In Los Angeles County, the region’s biggest, the Emergency Management Office has about 35 full-time managers plus communications officials. They work as coordinators with fire and police agencies, environmental agencies and health departments, among others, to create public messaging aimed at preparing the community for any upcoming emergency – or to respond when something big happens.
That dynamic is part of why Southern California is so vulnerable to disasters.
Though the region has had damaging wildfires and drought and floods in recent years (and last year hosted both a hurricane and a tornado) the region’s biggest ongoing disaster threat is earthquakes. And, unlike tornadoes or hurricanes or big storms, quakes don’t show up on a weather forecast hours or days before they arrive.
“We’ve got to respond, and it’s got to happen instantly,” said Emily Montanez, director of communications for the Los Angeles County Office of Emergency Management.

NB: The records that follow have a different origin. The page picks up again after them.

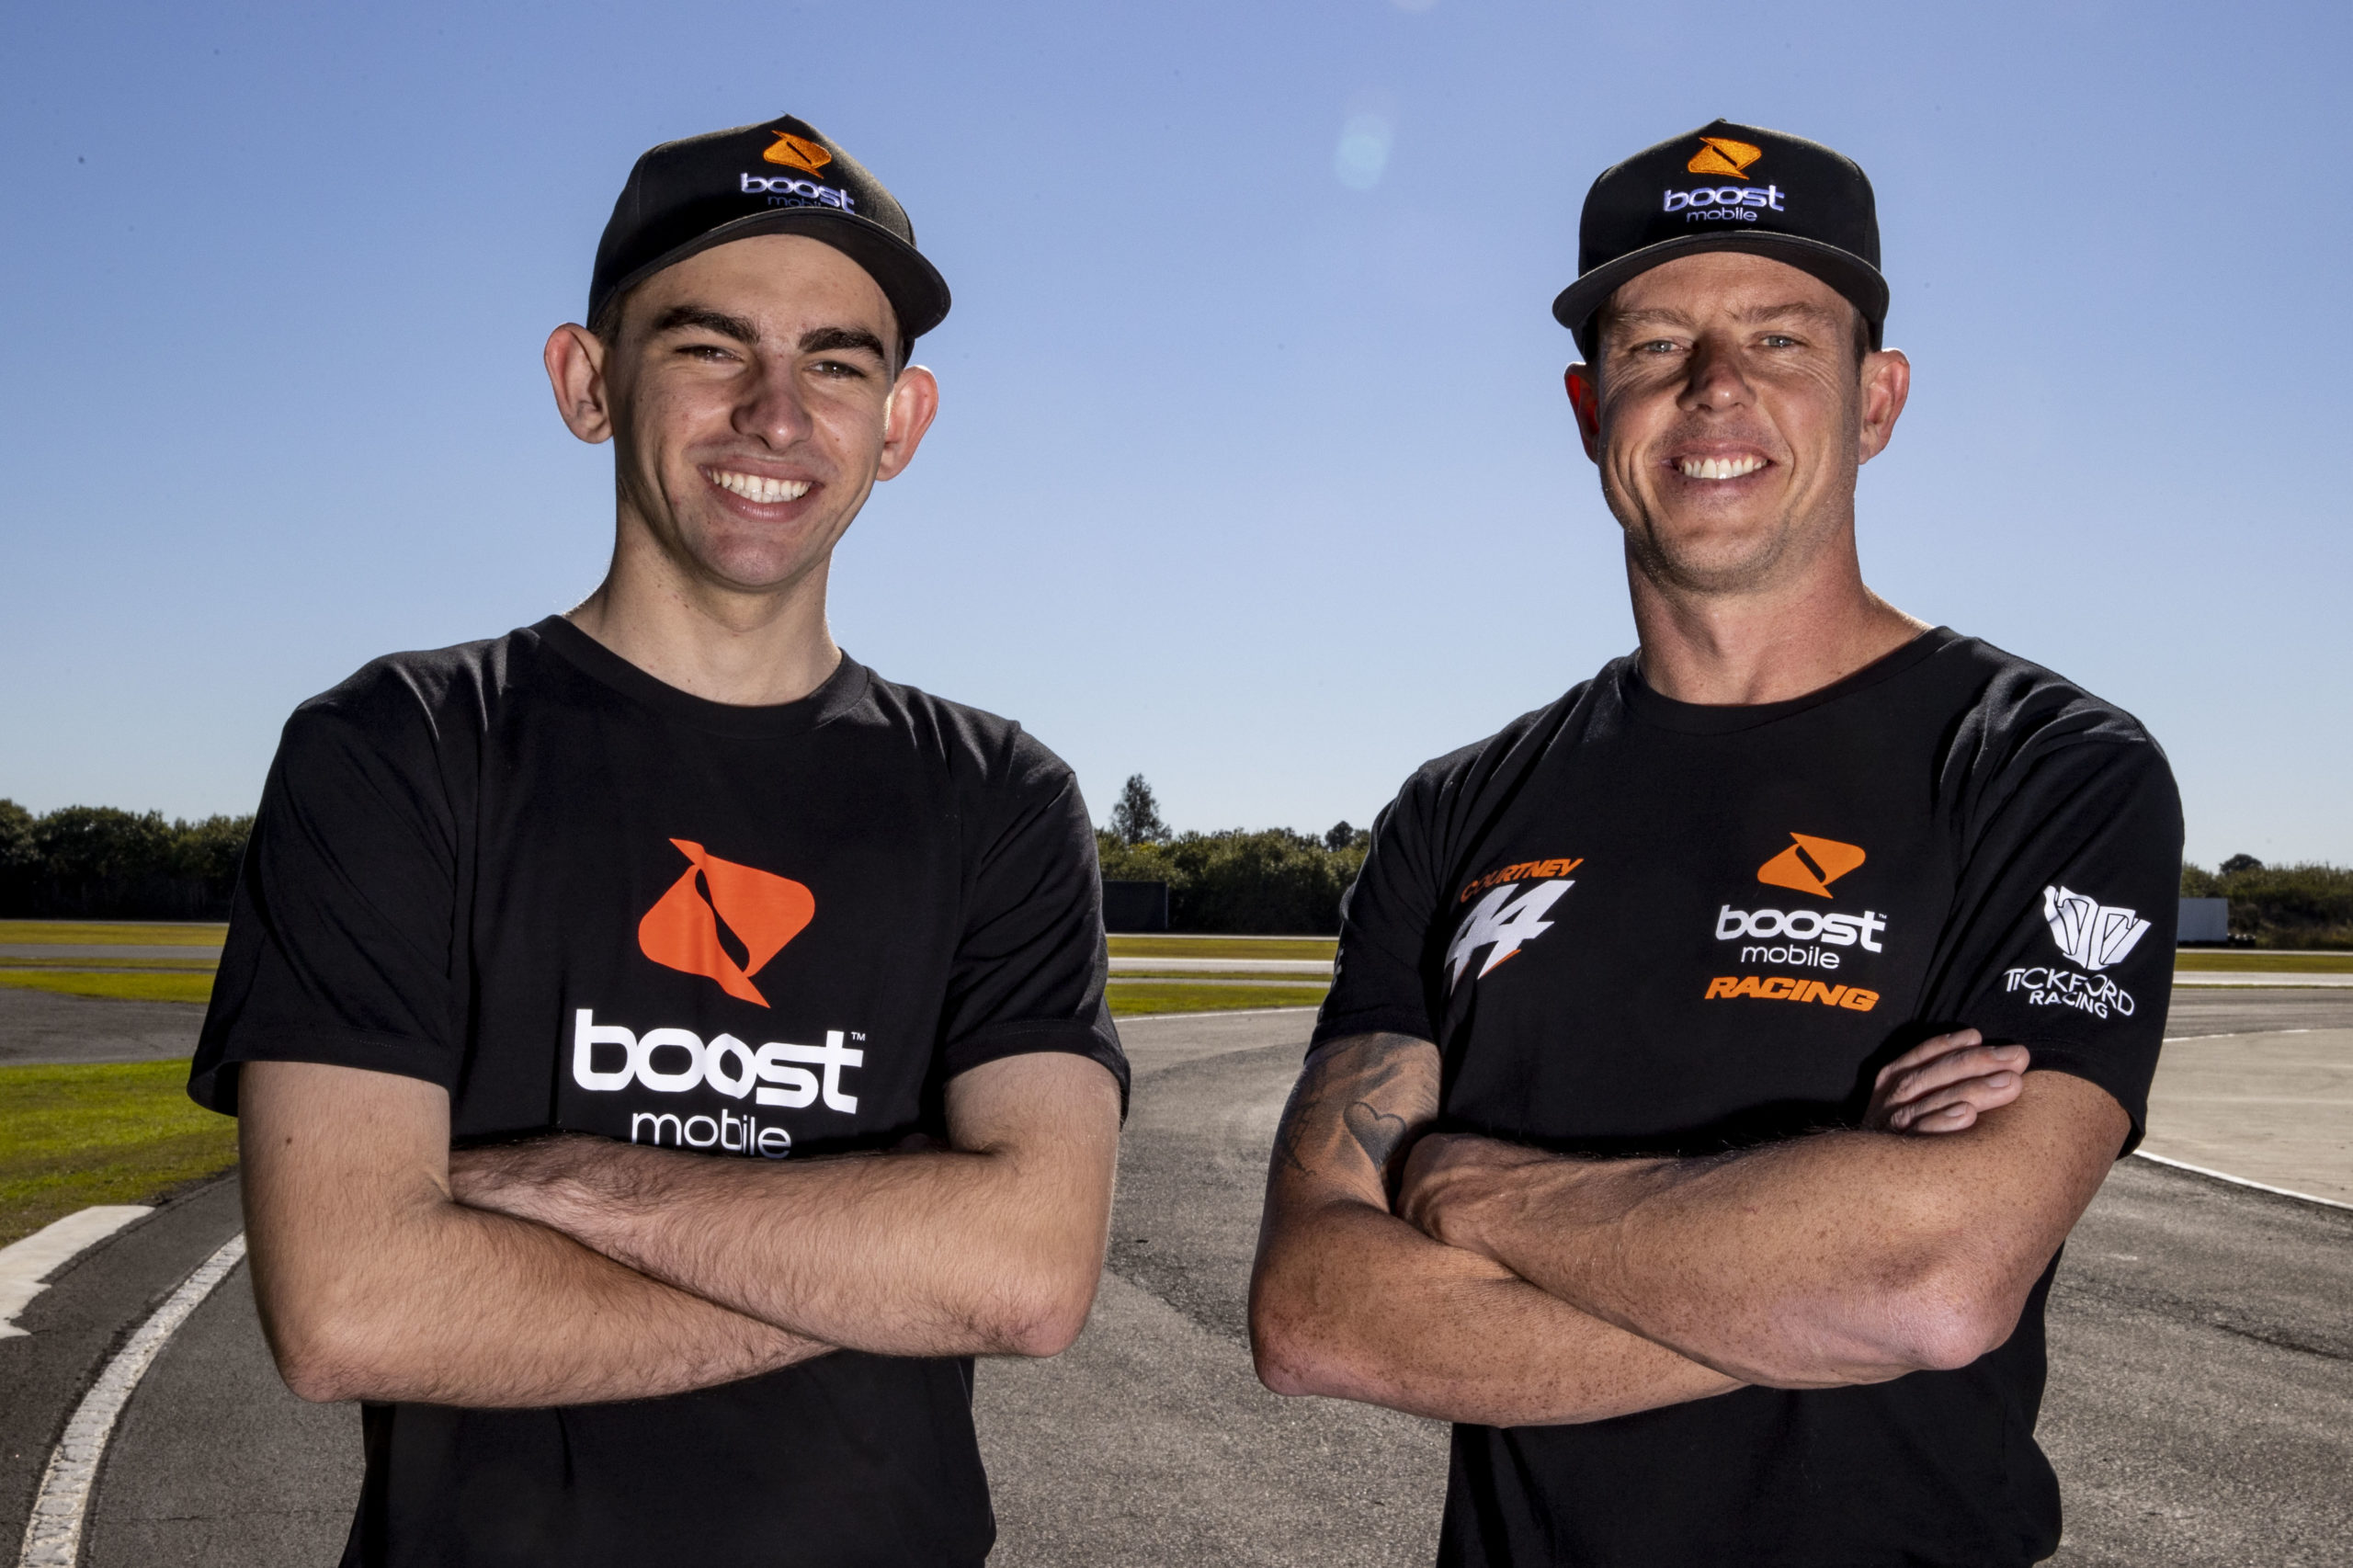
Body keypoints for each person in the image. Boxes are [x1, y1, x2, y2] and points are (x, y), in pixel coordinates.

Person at [188, 113, 1127, 1568]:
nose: (775, 414)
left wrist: (567, 1183)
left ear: (901, 424)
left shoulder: (999, 798)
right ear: (588, 382)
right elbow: (349, 1305)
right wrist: (884, 1262)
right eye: (708, 346)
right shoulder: (398, 749)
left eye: (837, 363)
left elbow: (1030, 1273)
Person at [1249, 119, 2180, 1567]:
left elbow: (1940, 1278)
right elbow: (1314, 1311)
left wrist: (1475, 1190)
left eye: (1781, 338)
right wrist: (1821, 1266)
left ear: (1878, 399)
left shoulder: (2044, 767)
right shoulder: (1457, 812)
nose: (1715, 387)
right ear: (1588, 407)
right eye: (1656, 343)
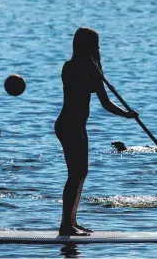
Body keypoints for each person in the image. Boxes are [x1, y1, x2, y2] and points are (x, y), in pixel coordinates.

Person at [55, 27, 138, 235]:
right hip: (67, 125)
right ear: (84, 45)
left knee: (81, 173)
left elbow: (106, 103)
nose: (98, 48)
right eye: (95, 44)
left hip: (79, 126)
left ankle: (72, 222)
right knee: (74, 175)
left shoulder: (93, 69)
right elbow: (78, 88)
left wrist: (127, 115)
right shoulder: (70, 67)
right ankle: (65, 225)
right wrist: (94, 77)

Though she couldn’t confirm the disaster spending forecasts, Montanez said the formula used in the new report – measuring an area’s propensity for disasters plus the nature of the population in that area – is a valid way to assess an area’s vulnerability. The huge number of homeless people who live in the region, a real estate market that forces families to double up on homes or apartments, an aged population that often lives in isolated senior living communities and the cultural diversity (the Census Bureau says about 185 languages are spoken in Southern California) all make the region more vulnerable to disasters.

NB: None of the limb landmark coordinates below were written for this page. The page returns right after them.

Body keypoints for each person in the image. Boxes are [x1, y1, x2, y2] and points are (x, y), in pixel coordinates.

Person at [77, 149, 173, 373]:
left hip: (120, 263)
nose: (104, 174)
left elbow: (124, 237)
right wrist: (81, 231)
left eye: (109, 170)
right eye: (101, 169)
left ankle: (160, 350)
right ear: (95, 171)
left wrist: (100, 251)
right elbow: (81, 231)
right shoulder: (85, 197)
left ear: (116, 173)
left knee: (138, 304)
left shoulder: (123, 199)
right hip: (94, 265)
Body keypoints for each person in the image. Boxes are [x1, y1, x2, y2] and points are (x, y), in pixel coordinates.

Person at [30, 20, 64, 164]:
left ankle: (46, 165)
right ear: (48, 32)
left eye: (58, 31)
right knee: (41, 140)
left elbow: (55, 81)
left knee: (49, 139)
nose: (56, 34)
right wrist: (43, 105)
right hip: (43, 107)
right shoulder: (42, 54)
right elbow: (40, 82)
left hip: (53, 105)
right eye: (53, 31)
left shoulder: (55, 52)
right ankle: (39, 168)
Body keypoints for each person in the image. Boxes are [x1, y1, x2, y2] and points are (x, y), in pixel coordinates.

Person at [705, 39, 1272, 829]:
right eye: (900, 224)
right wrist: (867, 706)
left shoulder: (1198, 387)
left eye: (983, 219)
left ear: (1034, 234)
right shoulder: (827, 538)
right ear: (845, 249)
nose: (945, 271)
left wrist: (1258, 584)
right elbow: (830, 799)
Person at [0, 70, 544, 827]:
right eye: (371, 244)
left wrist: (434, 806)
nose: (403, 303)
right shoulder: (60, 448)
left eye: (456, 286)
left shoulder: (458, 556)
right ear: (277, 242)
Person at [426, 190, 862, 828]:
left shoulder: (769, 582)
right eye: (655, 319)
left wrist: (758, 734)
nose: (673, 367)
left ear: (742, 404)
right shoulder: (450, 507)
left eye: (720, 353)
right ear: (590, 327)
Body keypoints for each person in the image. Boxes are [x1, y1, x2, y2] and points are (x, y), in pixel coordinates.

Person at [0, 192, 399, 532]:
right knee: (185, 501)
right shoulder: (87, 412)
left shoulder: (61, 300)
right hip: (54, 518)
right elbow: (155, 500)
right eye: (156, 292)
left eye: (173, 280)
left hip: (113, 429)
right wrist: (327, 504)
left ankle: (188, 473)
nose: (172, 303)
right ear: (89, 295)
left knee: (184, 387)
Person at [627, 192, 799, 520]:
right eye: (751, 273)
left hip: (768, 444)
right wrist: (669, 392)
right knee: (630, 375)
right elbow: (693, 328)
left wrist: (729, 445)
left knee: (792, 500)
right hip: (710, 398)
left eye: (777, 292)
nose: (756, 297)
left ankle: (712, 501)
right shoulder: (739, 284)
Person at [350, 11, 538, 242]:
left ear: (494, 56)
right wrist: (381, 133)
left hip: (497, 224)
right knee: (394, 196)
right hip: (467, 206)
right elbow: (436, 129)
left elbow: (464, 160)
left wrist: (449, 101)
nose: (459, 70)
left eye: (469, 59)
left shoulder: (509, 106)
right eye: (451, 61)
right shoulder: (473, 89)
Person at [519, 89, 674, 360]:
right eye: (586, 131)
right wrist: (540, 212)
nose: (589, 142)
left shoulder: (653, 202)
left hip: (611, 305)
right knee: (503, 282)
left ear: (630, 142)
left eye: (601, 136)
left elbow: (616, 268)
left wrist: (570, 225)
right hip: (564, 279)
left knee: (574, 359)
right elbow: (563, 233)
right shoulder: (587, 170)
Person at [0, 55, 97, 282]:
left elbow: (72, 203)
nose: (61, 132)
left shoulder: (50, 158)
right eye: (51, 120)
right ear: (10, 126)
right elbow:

“Absolutely, we are,” Montanez said. “With our earthquake potential, we’ll always be ranked No 1.”
Natural?
Or not.
Last year, the United States saw a record 28 distinct events that caused damages of $1 billion or more. Those billion-dollar disasters – which began with flooding in northern California in January and ended with storms that battered the East Coast in December – cost a combined $92.9 billion.
Oddly, Southern California wasn’t part of that trend. The region didn’t have a single billion-dollar disaster last year, according to FEMA records, even after several consecutive years of having one or more such events.
Instead, our region saw an odd array of natural disasters in which the word “natural” has an evolving meaning.
For example, a hurricane hit Southern California last year for the first time in decades. So did a tornado. Both were “natural” events that experts say occurred, at least in part, because climate in the region is changing quickly.
That also was true of flooding that hit in early winter and, yes, late summer. And for the beach erosion that took away sand in south Orange County. And for the heat wave, last summer, that was so extreme it killed people in places as diverse as Death Valley and Riverside.
Climate change already is well understood to be the driver of more frequent hurricanes and tornadoes, hotter heat waves, rising ocean temperatures, longer droughts and hot-tub ocean temperatures near Florida.
The pace of natural disasters is quickening.
Last year’s billion-dollar disaster number broke a record that had stood only since 2020, when the nation saw 22 billion-dollar disasters. And though there have been 376 billion-dollar disasters, nationally, since 1980 (creating damages of about $2.7 trillion) more than half of that damage has come in the past decade.
“We’re factoring in global warming and rising seas, and those are particularly acute issues in Southern California,” said ClaimGuide’s Czarnecki.
“But, really, they’re happening everywhere, too. It’s not like Southern California is alone in that.”